Logins and actions are noticeably slow within the vCenter Server. Additionally, users may be required to enter their full User Principal Name (UPN) to authenticate successfully.

VMware vCenter Server (vSphere)

This issue can be caused by two compounding factors related to the Single Sign-On (SSO) configuration:

1. The Active Directory over LDAP (AD-over-LDAP) identity source is not configured as the default. This forces SSO to query local domain sources (localos or vsphere.local) first, adding processing overhead.

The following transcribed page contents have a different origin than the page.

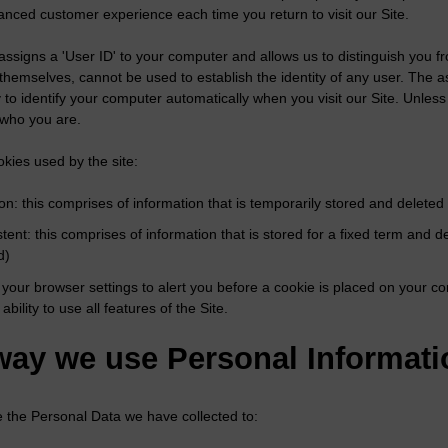
anced customer experience each time you return to visit our Site.
assigns a 'User ID' to your computer and allows us to distinguish you f
 themselves, cannot be used to establish the identity of any user. The 
 to identify your computer automatically when you visit our Site. Unless 
 who you are.
kies used by the site:
on: this comprises of information that is temporarily stored and delete
stent: this comprises of information that is stored for a fixed term an
d)
your browser settings to alert you before a cookie is placed on your co
 ability to use all features of the Site.
way we use Personal Informati
the Personal Data we have collected to:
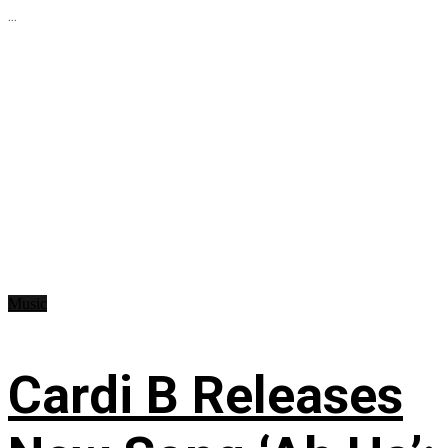
...
Music
Cardi B Releases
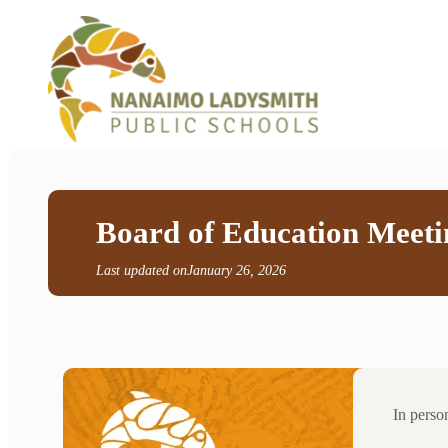
Board of Education Meeti
Last updated on
January 26, 2026
In pers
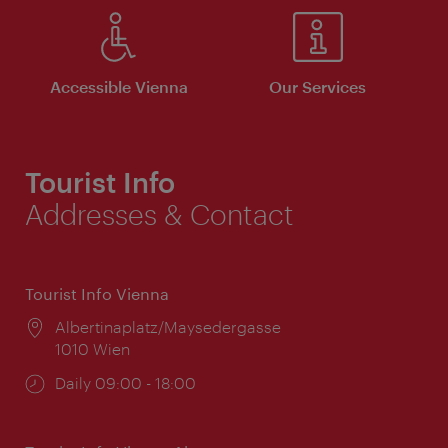
Accessible Vienna
Our Services
Tourist Info
Addresses & Contact
Tourist Info Vienna
Location:
Albertinaplatz/Maysedergasse
1010 Wien
Opening
Daily 09:00 - 18:00
times:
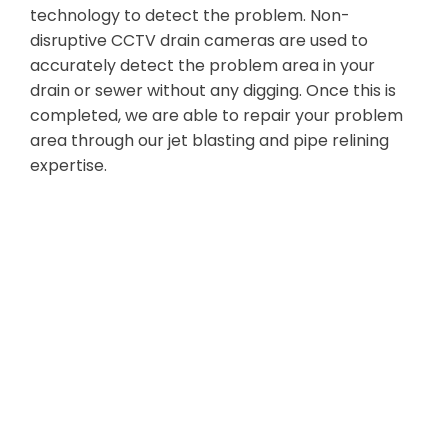
technology to detect the problem. Non-
disruptive CCTV drain cameras are used to
accurately detect the problem area in your
drain or sewer without any digging. Once this is
completed, we are able to repair your problem
area through our jet blasting and pipe relining
expertise.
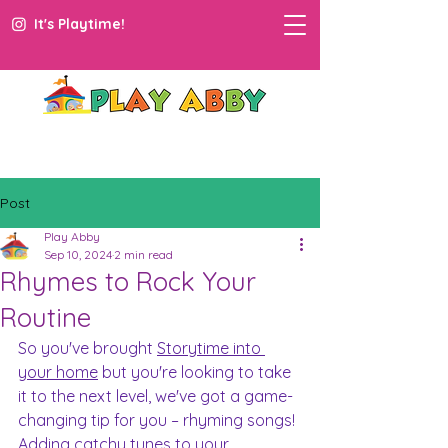
It's Playtime!
Post
Play Abby
Sep 10, 2024
2 min read
Rhymes to Rock Your
Routine
So you've brought 
Storytime into 
your home
 but you're looking to take 
it to the next level, we've got a game-
changing tip for you – rhyming songs! 
Adding catchy tunes to your 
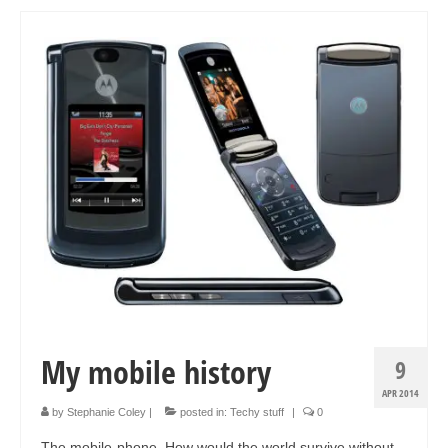
Art Sale
Contact
My mobile history
9
APR 2014
by
Stephanie Coley
|
posted in:
Techy stuff
|
0
The mobile-phone. How would the world survive without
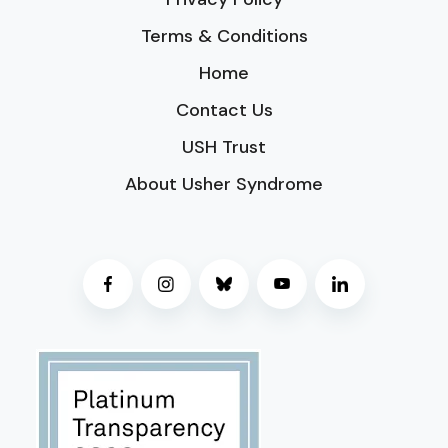
Terms & Conditions
Home
Contact Us
USH Trust
About Usher Syndrome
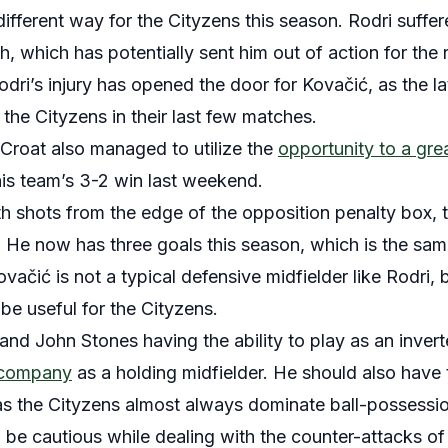
different way for the Cityzens this season. Rodri suffer
h, which has potentially sent him out of action for the
dri’s injury has opened the door for Kovačić, as the l
 the Cityzens in their last few matches.
 Croat also managed to utilize the
opportunity to a gre
his team’s 3-2 win last weekend.
h shots from the edge of the opposition penalty box, 
r. He now has three goals this season, which is the same
ačić is not a typical defensive midfielder like Rodri, bu
be useful for the Cityzens.
nd John Stones having the ability to play as an invert
 company
as a holding midfielder. He should also have 
 as the Cityzens almost always dominate ball-possessi
 be cautious while dealing with the counter-attacks of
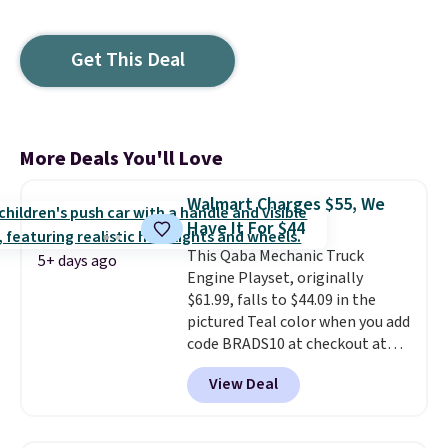
Get This Deal
More Deals You'll Love
Walmart Charges $55, We
Have It For $44
This Qaba Mechanic Truck
5+ days ago
Engine Playset, originally
$61.99, falls to $44.09 in the
pictured Teal color when you add
code BRADS10 at checkout at
Aosom.
I can't remember the
View Deal
last time we saw this super
popular truck for under $45.
Plus shipping is free. We found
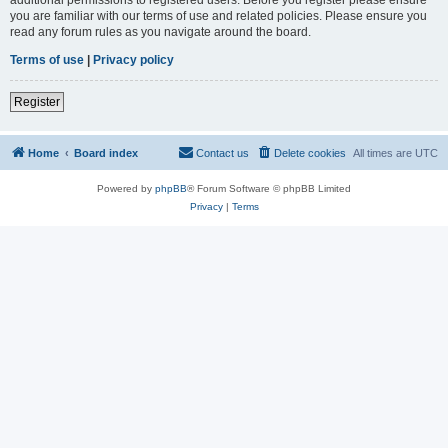
you are familiar with our terms of use and related policies. Please ensure you
read any forum rules as you navigate around the board.
Terms of use
|
Privacy policy
Register
Home
Board index
Contact us
Delete cookies
All times are
UTC
Powered by
phpBB
® Forum Software © phpBB Limited
Privacy
|
Terms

2. The destination server configured for the AD identity source is a Virtual IP (VIP) located in a geographically remote datacenter. This introduces significant network round-trip latency for every authentication and permission check.

1. Log in to the vSphere Client as an SSO administrator (e.g., [email protected]).

2. Navigate to Administration > Single Sign On > Configuration.

3. Select the Identity Provider tab, then select Identity Sources.

4. Select the AD-over-LDAP identity source and click Set as Default. This resolves the requirement to use a full UPN and eliminates the initial localos check delay.

5. Engage internal Active Directory and Network administrators to reconfigure the Identity Source to point to a local Domain Controller rather than a remote VIP, mitigating the network latency.

For optimal performance, always configure vCenter Server to authenticate against the closest available Active Directory Domain Controllers. Ensure required LDAP/LDAPS ports are open between the vCenter Server and the local Domain Controllers.